Mandy Patinkin in Chicago Hope comes to mind, as does Hugh Laurie in House, where the shows give the actors the chance to sing/play just to have an extra opportunity to let their other talents shine on the show for a bit, but otherwise unnecessary to the plot and stories.
TV shows do this all the time. There’s even a TV Tropes page about it.
Well, in Top Secret!, Nick Rivers (Val Kilmer) was an American pop singer, on a cultural-exchange visit to East Germany, so him breaking into song fits the plot, especially when you realize that Zucker, Zucker, and Abrahams (the writers/producers/directors) were intentionally spoofing Elvis movies (as well as WWII movies and spy movies).
It used to be a way to sell records or pick the low hanging Oscar (Best Original Song).
Clint Eastwood and Lee Marvin both sing in Paint Your Wagon.
I did everyone the favor of not linking to any videos of their ‘vocal stylings’.
Stranger
Eastwood’s not too bad, and he later made a film in which he played country singer Red Stovall (Honkytonk Man).

──────

→ **TO-DO ITEM**:
Return, without any alteration, the portion of the discussion of actors who sing on screen from "TV shows do" to "Stovall (Honkytonk Man).".

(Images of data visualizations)
──────

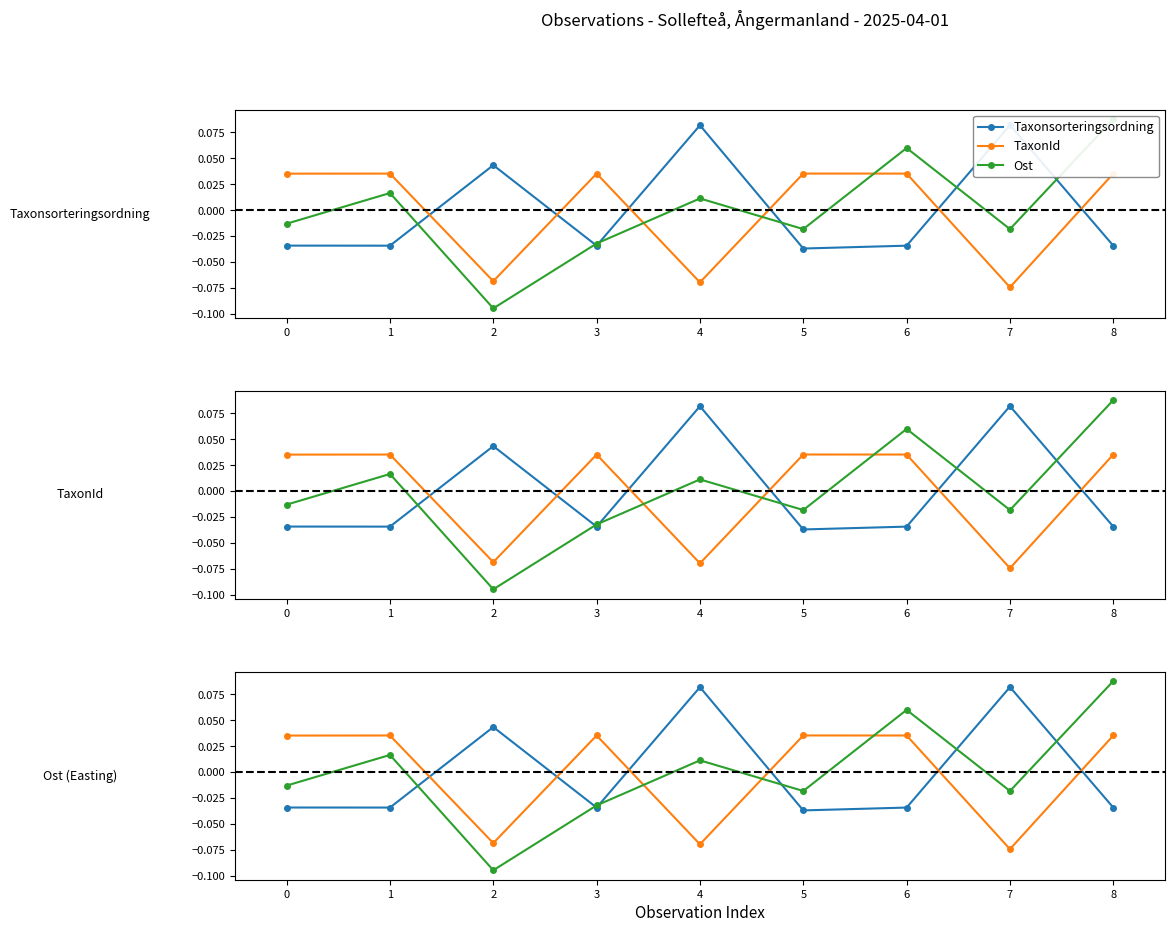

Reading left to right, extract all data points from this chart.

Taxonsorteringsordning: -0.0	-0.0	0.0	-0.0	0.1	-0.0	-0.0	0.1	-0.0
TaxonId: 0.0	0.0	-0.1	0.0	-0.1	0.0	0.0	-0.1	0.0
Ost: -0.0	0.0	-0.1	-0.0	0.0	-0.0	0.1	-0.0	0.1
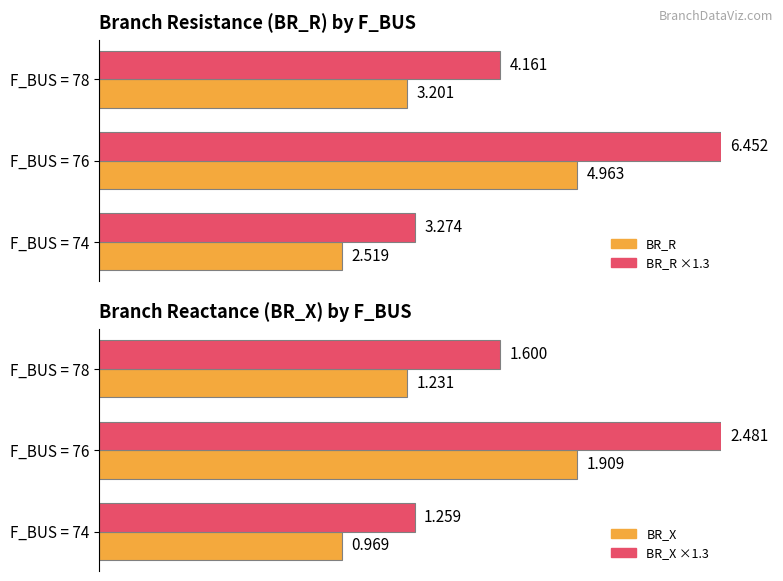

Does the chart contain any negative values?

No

──────

→ **COMPLETED TASK**:
TV shows do this all the time. There’s even a TV Tropes page about it.
Well, in Top Secret!, Nick Rivers (Val Kilmer) was an American pop singer, on a cultural-exchange visit to East Germany, so him breaking into song fits the plot, especially when you realize that Zucker, Zucker, and Abrahams (the writers/producers/directors) were intentionally spoofing Elvis movies (as well as WWII movies and spy movies).
It used to be a way to sell records or pick the low hanging Oscar (Best Original Song).
Clint Eastwood and Lee Marvin both sing in Paint Your Wagon.
I did everyone the favor of not linking to any videos of their ‘vocal stylings’.
Stranger
Eastwood’s not too bad, and he later made a film in which he played country singer Red Stovall (Honkytonk Man).